PROBLEM DESCRIPTION → Every line of the records must be repeated exactly; pictures stay out.

PROVIDED RECORDS →
------------------------
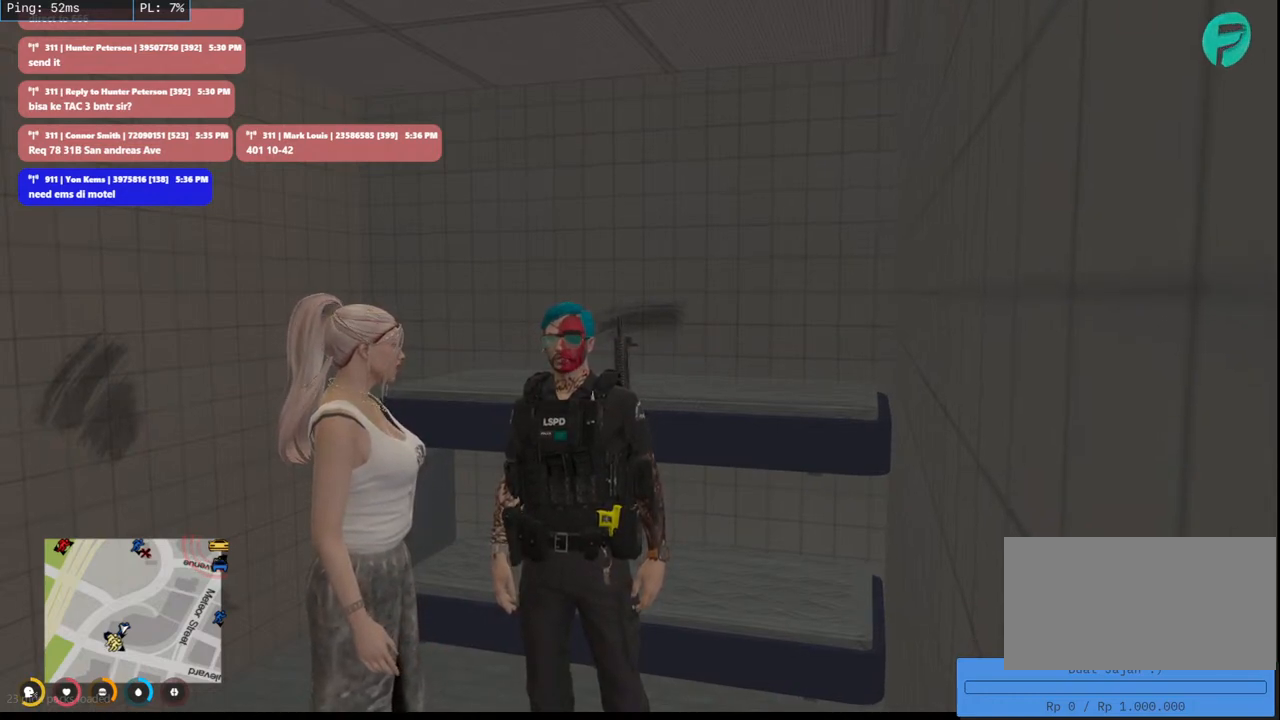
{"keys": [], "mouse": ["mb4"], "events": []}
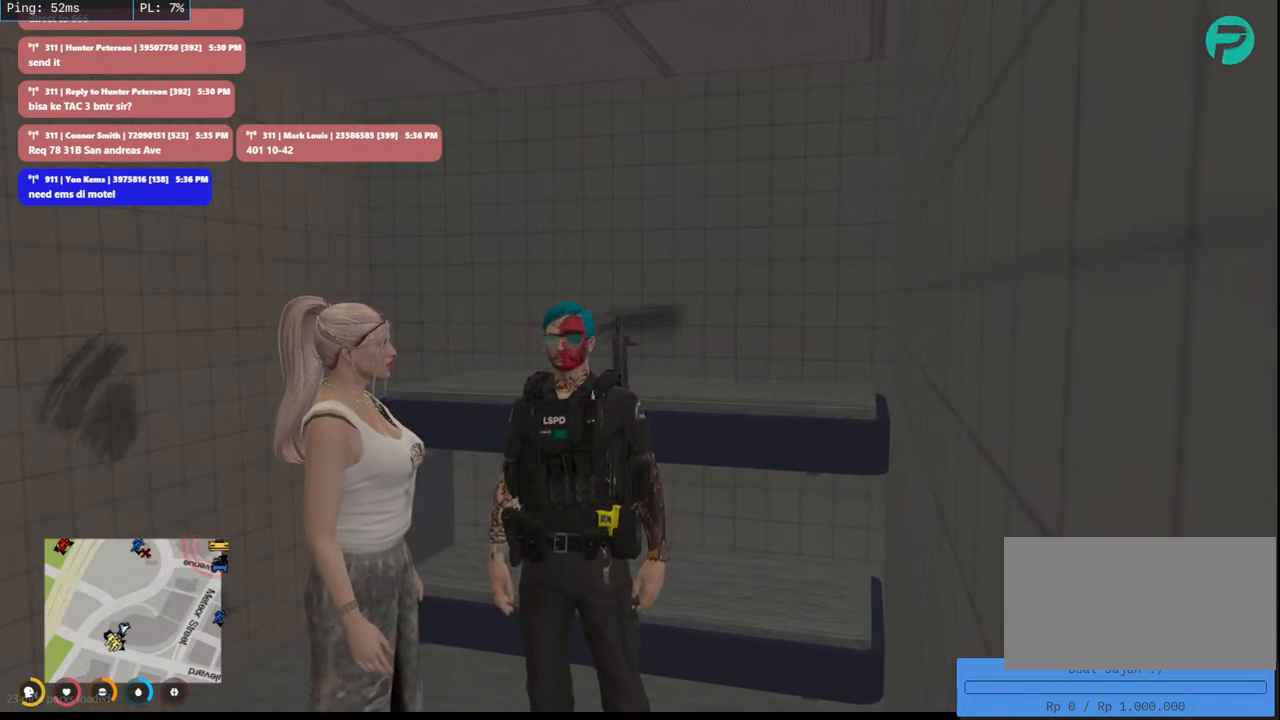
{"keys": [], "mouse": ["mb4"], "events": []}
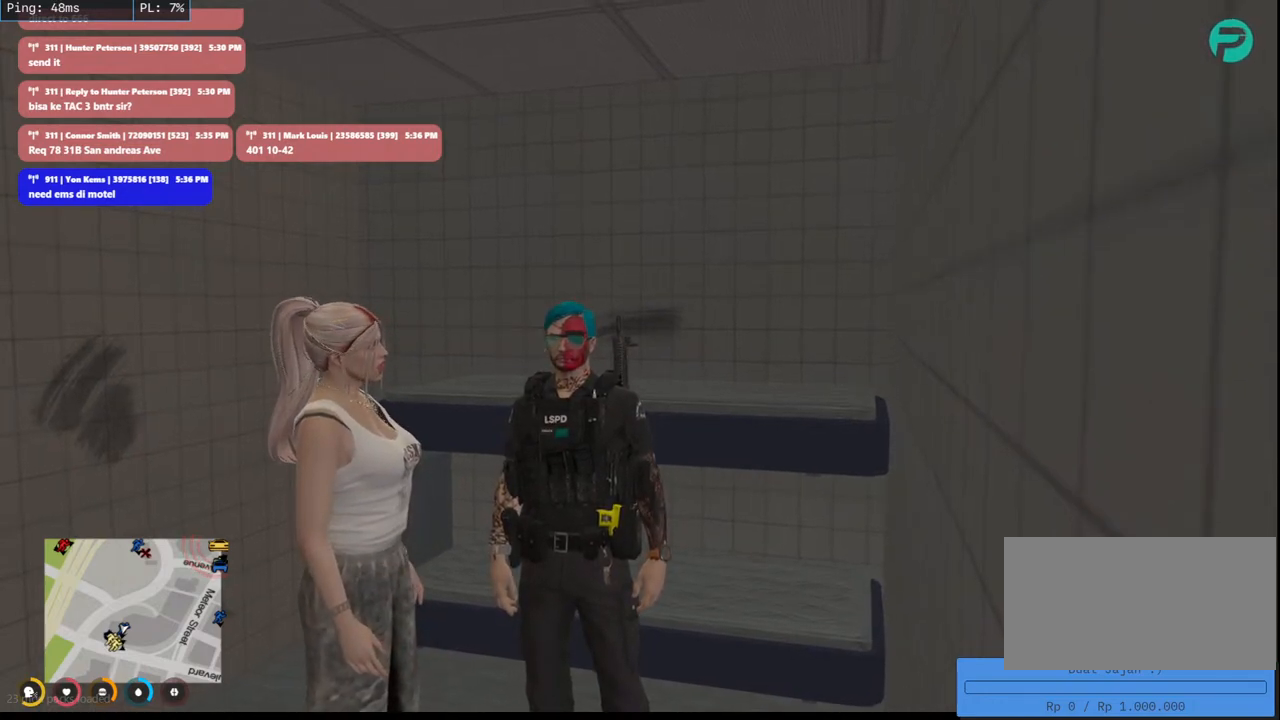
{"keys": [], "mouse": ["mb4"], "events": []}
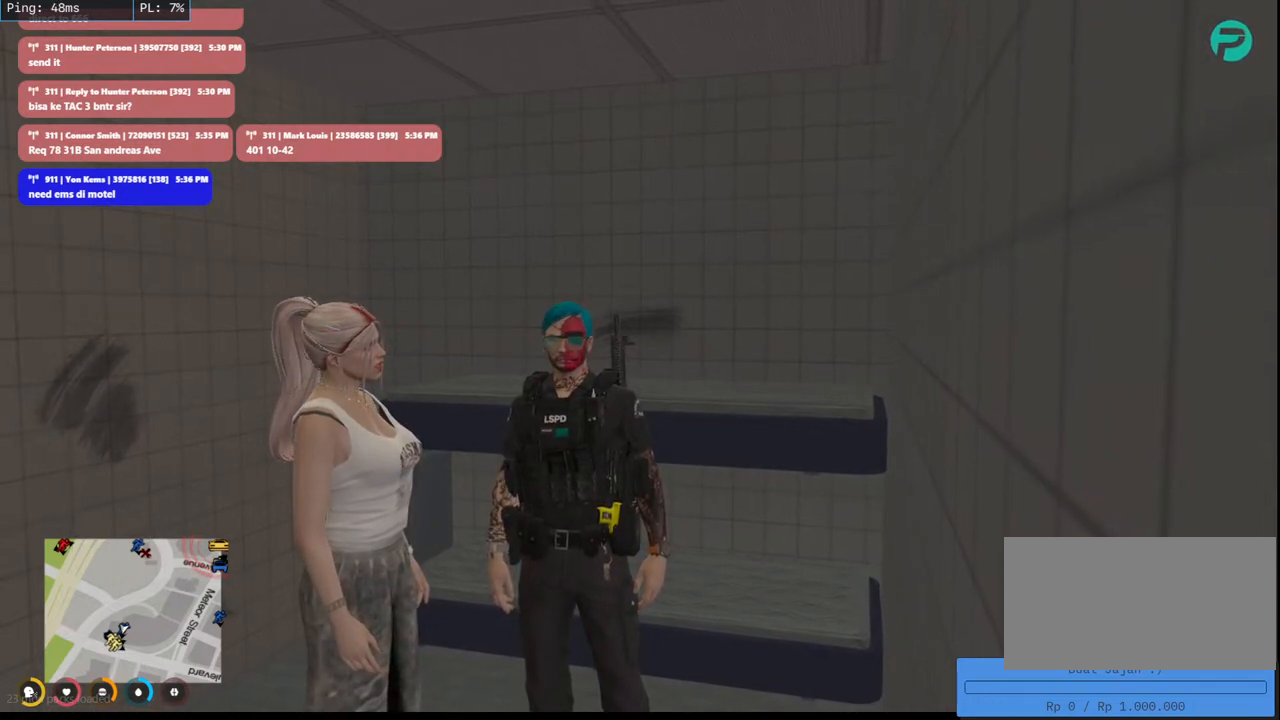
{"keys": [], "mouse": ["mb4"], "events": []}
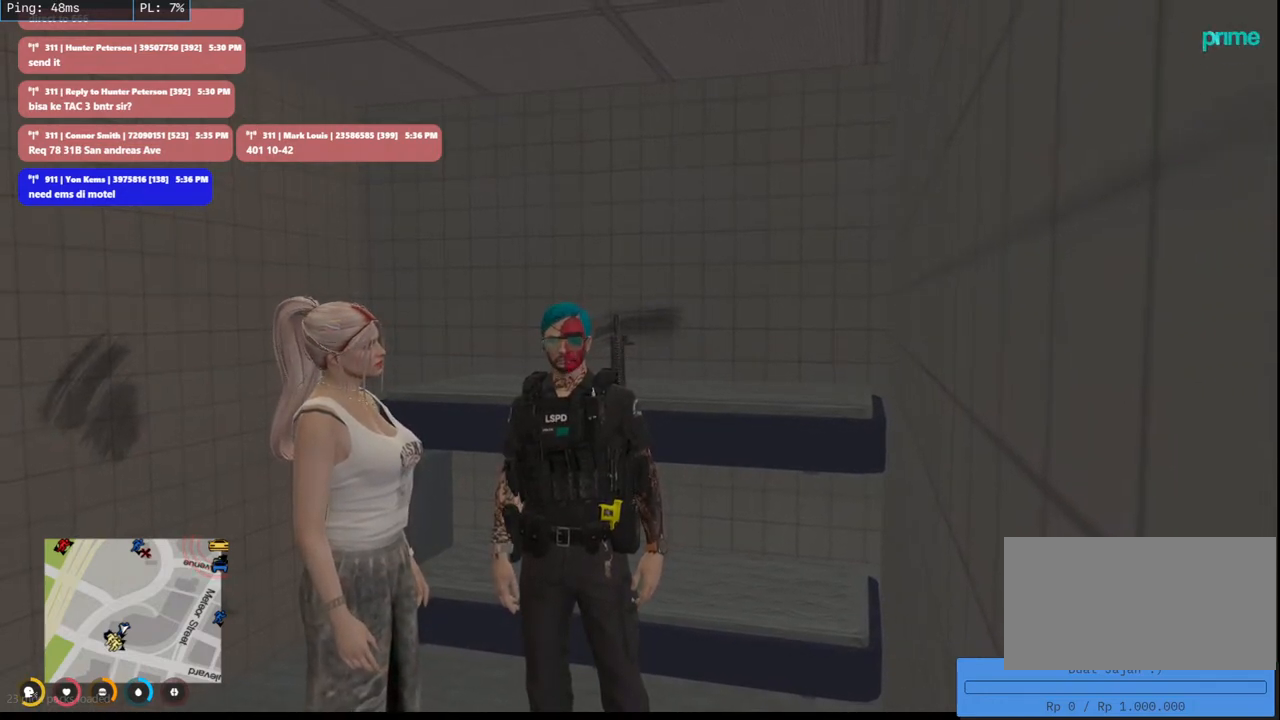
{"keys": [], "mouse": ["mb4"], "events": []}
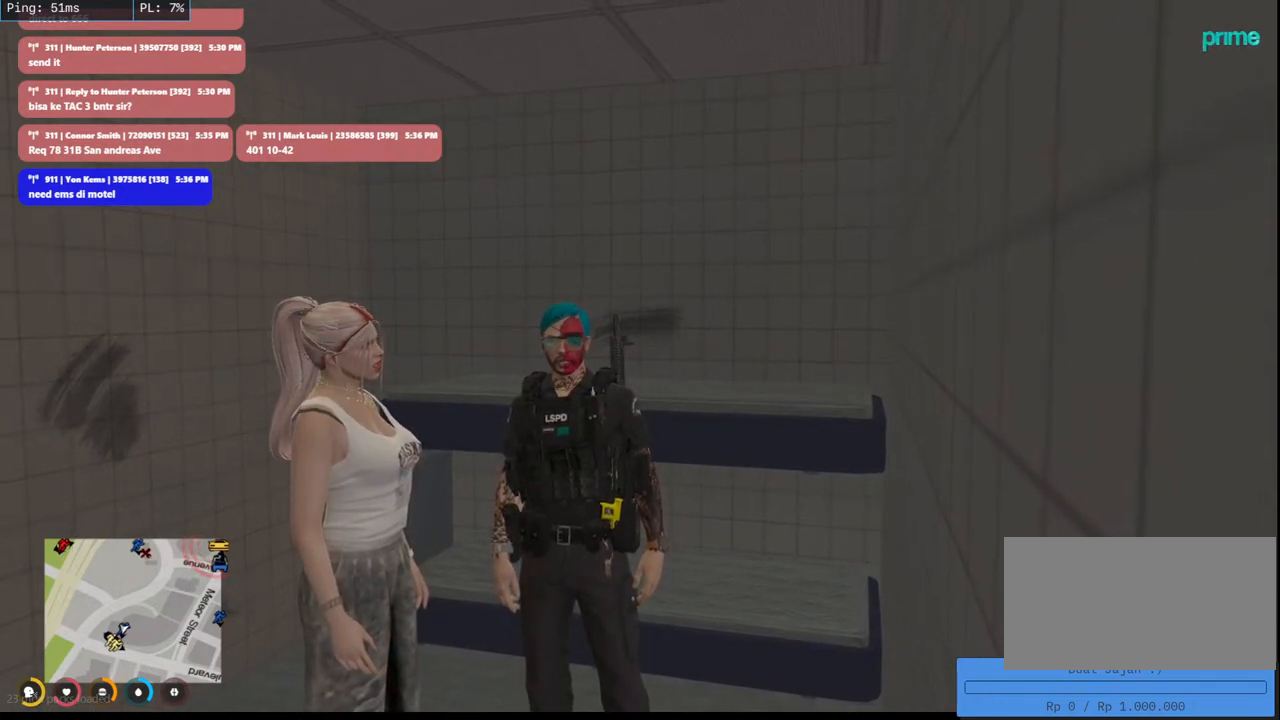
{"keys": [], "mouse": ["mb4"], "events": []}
------------------------
SOLUTION BELOW →
{"keys": [], "mouse": ["mb4"], "events": []}
{"keys": [], "mouse": ["mb4"], "events": []}
{"keys": [], "mouse": ["mb4"], "events": []}
{"keys": [], "mouse": ["mb4"], "events": []}
{"keys": [], "mouse": ["mb4"], "events": []}
{"keys": [], "mouse": ["mb4"], "events": []}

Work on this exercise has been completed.